The Suomi NPP space segment is comprised of six elements. The spacecraft, the five instrument/sensor payloads, and the associated ground support equipment and simulators.
The spacecraft is a member of the Ball Configurable Platform (BCP) family of spacecraft designed for cost-effective, remote sensing applications. Its proven design accommodates a wide range of payloads, including optical applications with sub-meter resolutions and synthetic aperture radar. The NPP spacecraft bus is the eighth of 11 spacecraft built by Ball Aerospace on the same BCP 2000 core architecture. In all, this architecture has more than 50 years of successful on-orbit operations. The BCP 2000 was designed to accommodate a wide variety of Earth-observing payloads that require precision pointing control, flexible high-data throughput and downlinks, and controlled re-entry. The NPP spacecraft incorporates both MIL-STD-1553 and IEEE 1394 (FireWire) data networks to support the payload suite. The spacecraft has a 7-year design life, with a five-year 5-year mission life.

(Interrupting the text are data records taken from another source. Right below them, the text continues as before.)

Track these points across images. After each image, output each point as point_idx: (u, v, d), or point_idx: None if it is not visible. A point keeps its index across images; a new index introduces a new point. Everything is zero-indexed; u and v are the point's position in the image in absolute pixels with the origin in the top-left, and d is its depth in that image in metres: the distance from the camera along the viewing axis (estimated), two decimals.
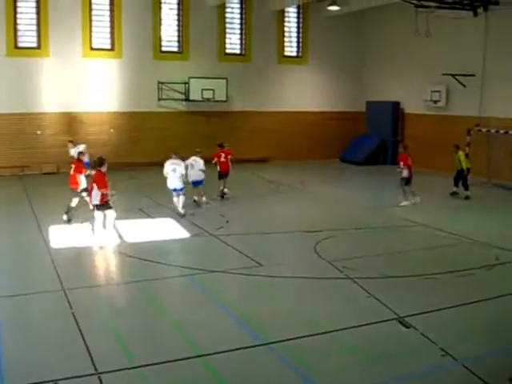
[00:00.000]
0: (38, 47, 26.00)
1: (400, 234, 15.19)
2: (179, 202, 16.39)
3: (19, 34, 25.86)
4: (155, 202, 18.57)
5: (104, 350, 7.85)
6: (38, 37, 25.98)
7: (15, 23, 25.64)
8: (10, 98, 25.23)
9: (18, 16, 25.75)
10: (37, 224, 15.34)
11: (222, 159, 19.49)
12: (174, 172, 16.28)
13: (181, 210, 16.29)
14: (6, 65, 25.21)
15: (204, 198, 18.10)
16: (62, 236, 14.05)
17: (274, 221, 16.36)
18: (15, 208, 17.86)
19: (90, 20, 26.70)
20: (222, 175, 19.58)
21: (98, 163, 13.50)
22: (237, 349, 7.91)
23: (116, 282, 11.22)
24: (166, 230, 14.90)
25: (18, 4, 25.57)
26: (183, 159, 17.11)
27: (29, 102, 25.65)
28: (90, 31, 26.73)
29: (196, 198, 18.08)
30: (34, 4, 25.79)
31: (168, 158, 16.82)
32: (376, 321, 8.88)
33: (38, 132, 25.81)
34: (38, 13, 25.87)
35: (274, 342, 8.08)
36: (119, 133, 27.37)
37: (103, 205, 13.25)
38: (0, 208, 17.77)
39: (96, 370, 7.25)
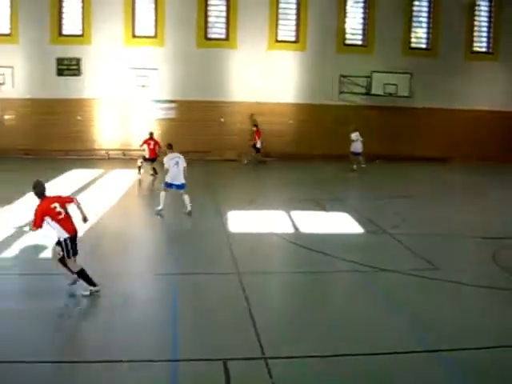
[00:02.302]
0: (227, 39, 26.99)
1: None
2: (185, 199, 15.12)
3: (209, 25, 27.04)
4: (332, 195, 18.54)
5: (273, 336, 7.90)
6: (227, 29, 26.98)
7: (206, 15, 26.80)
8: (199, 86, 26.59)
9: (208, 8, 26.89)
10: (217, 208, 15.95)
11: (151, 147, 20.96)
12: (177, 166, 14.96)
13: (189, 208, 15.09)
14: (197, 55, 26.49)
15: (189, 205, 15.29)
16: (240, 221, 14.48)
17: (450, 223, 15.56)
18: (199, 193, 18.71)
19: (277, 13, 27.20)
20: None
21: None
22: (404, 352, 7.58)
23: (287, 271, 11.29)
24: (340, 223, 14.76)
25: None
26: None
27: (215, 91, 26.82)
28: (277, 24, 27.23)
29: (188, 206, 15.21)
30: None
31: (165, 152, 15.89)
32: None
33: (222, 119, 26.82)
34: (227, 5, 26.85)
35: (446, 350, 7.63)
36: (298, 124, 27.66)
37: None
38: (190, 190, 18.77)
39: (263, 354, 7.31)
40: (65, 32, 26.66)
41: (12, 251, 11.49)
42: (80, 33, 26.55)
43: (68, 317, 8.47)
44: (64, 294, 9.23)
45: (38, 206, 8.92)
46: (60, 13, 26.51)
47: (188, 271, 10.58)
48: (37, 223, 8.83)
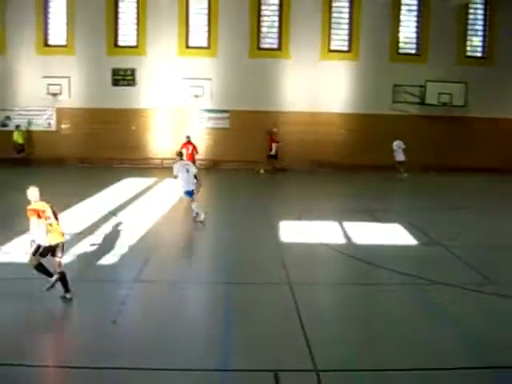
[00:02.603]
0: (279, 49, 27.10)
1: None
2: (195, 208, 15.14)
3: (262, 35, 27.24)
4: (384, 205, 18.34)
5: (325, 348, 7.82)
6: (279, 39, 27.08)
7: (258, 26, 27.01)
8: (251, 96, 26.75)
9: (261, 19, 27.07)
10: (268, 217, 15.98)
11: (189, 152, 21.08)
12: (188, 173, 15.00)
13: (203, 216, 15.12)
14: (250, 66, 26.71)
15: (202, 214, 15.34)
16: (291, 231, 14.44)
17: (508, 235, 15.12)
18: (252, 202, 18.84)
19: (330, 23, 27.17)
20: None
21: None
22: (457, 368, 7.38)
23: (339, 282, 11.18)
24: (393, 235, 14.56)
25: (262, 7, 26.87)
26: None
27: (267, 101, 26.94)
28: (329, 33, 27.22)
29: (197, 211, 15.27)
30: (276, 7, 26.96)
31: (174, 160, 16.06)
32: None
33: (274, 130, 26.88)
34: (279, 15, 26.96)
35: (502, 368, 7.39)
36: (350, 134, 27.50)
37: None
38: (238, 201, 19.02)
39: (315, 366, 7.25)
40: (120, 43, 27.20)
41: (69, 257, 11.72)
42: (135, 44, 27.05)
43: (119, 324, 8.56)
44: (116, 301, 9.36)
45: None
46: (116, 24, 27.08)
47: (239, 281, 10.60)
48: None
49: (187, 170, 15.05)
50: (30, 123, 27.36)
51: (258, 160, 26.46)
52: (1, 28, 26.98)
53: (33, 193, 9.25)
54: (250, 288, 10.28)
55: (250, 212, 17.05)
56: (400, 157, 24.62)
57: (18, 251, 11.43)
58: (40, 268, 9.25)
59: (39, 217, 9.04)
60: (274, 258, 12.15)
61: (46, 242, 9.14)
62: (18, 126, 26.94)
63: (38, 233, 9.10)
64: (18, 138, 26.83)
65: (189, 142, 21.77)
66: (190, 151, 21.49)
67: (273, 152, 26.14)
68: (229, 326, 8.52)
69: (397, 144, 24.69)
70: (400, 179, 24.39)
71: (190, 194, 15.18)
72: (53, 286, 9.21)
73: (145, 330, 8.43)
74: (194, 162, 20.32)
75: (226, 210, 17.60)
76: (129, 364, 7.27)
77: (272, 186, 23.19)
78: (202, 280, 10.86)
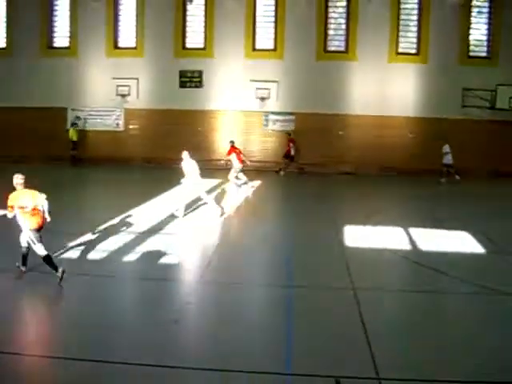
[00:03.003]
0: (346, 51, 26.95)
1: None
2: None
3: (329, 38, 27.19)
4: (450, 212, 17.95)
5: (388, 356, 7.68)
6: (346, 41, 26.92)
7: (325, 28, 26.92)
8: (318, 98, 26.63)
9: (328, 21, 27.04)
10: (333, 221, 15.87)
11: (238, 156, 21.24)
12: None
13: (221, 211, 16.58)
14: (316, 68, 26.67)
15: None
16: (356, 235, 14.30)
17: None
18: (317, 204, 18.77)
19: (398, 25, 26.81)
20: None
21: None
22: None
23: (403, 289, 10.96)
24: (460, 242, 14.17)
25: (329, 10, 26.86)
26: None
27: (334, 104, 26.81)
28: (397, 36, 26.86)
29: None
30: (343, 10, 26.82)
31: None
32: None
33: (340, 132, 26.71)
34: (347, 18, 26.78)
35: None
36: (417, 137, 27.03)
37: None
38: (305, 203, 19.03)
39: (377, 374, 7.12)
40: (188, 45, 27.54)
41: (134, 255, 11.93)
42: (202, 46, 27.34)
43: (181, 324, 8.63)
44: (179, 301, 9.46)
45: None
46: (184, 27, 27.43)
47: (303, 284, 10.54)
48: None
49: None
50: (85, 123, 28.18)
51: (324, 162, 26.33)
52: (73, 31, 27.77)
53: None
54: (313, 292, 10.21)
55: (314, 216, 16.96)
56: (448, 159, 24.54)
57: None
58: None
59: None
60: (338, 262, 12.03)
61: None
62: (73, 124, 27.87)
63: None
64: (72, 135, 27.73)
65: (234, 147, 21.84)
66: (237, 155, 21.58)
67: (292, 153, 26.29)
68: (291, 329, 8.48)
69: (445, 148, 24.51)
70: (443, 183, 24.32)
71: None
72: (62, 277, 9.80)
73: (206, 331, 8.48)
74: (244, 165, 20.97)
75: (290, 213, 17.57)
76: (192, 364, 7.33)
77: (336, 190, 22.98)
78: (265, 282, 10.87)
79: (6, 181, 10.57)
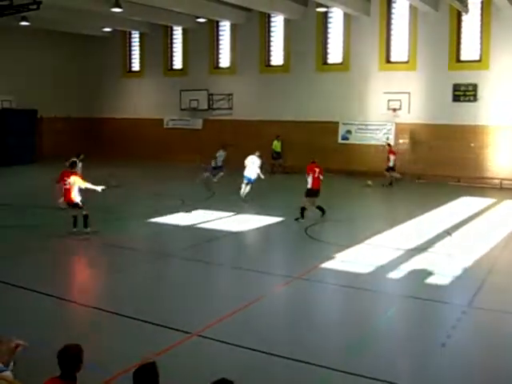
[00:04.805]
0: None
1: None
2: (246, 189, 19.95)
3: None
4: None
5: None
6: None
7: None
8: None
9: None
10: None
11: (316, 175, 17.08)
12: (253, 164, 20.13)
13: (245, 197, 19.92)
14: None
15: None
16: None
17: None
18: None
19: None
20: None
21: None
22: None
23: None
24: None
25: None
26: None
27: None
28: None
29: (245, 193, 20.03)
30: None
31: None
32: None
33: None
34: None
35: None
36: None
37: None
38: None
39: None
40: (462, 58, 26.67)
41: (399, 273, 11.81)
42: (478, 58, 26.20)
43: (447, 347, 8.25)
44: (447, 324, 9.10)
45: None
46: (458, 38, 26.63)
47: None
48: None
49: (253, 162, 20.22)
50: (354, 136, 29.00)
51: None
52: (346, 46, 28.74)
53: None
54: None
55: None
56: None
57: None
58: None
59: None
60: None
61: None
62: (278, 136, 29.68)
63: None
64: (276, 146, 29.72)
65: (315, 165, 17.50)
66: (316, 175, 17.21)
67: (391, 164, 25.28)
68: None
69: None
70: None
71: (249, 180, 20.05)
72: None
73: (474, 358, 8.03)
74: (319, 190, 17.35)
75: None
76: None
77: None
78: None
79: None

Ball Aerospace designed and built the spacecraft bus, under contract to Goddard Space Flight Center, and was responsible for integrating the instruments and for performing satellite-level testing and launch support.
The five instruments manifested for flight on the Suomi NPP spacecraft trace their heritage to instruments on NASA's Terra, Aqua and Aura missions, on NOAA's Polar Operational Environmental Satellite (POES) spacecraft, and on DOD's Defense Meteorological Satellite Program (DMSP).
The spacecraft directly transmits stored mission sensor data to a receiving station in Svalbard, Norway, and will also provide continuous direct broadcast of real-time sensor data. The mission data will be routed on communications networks from Svalbard to the continental United States.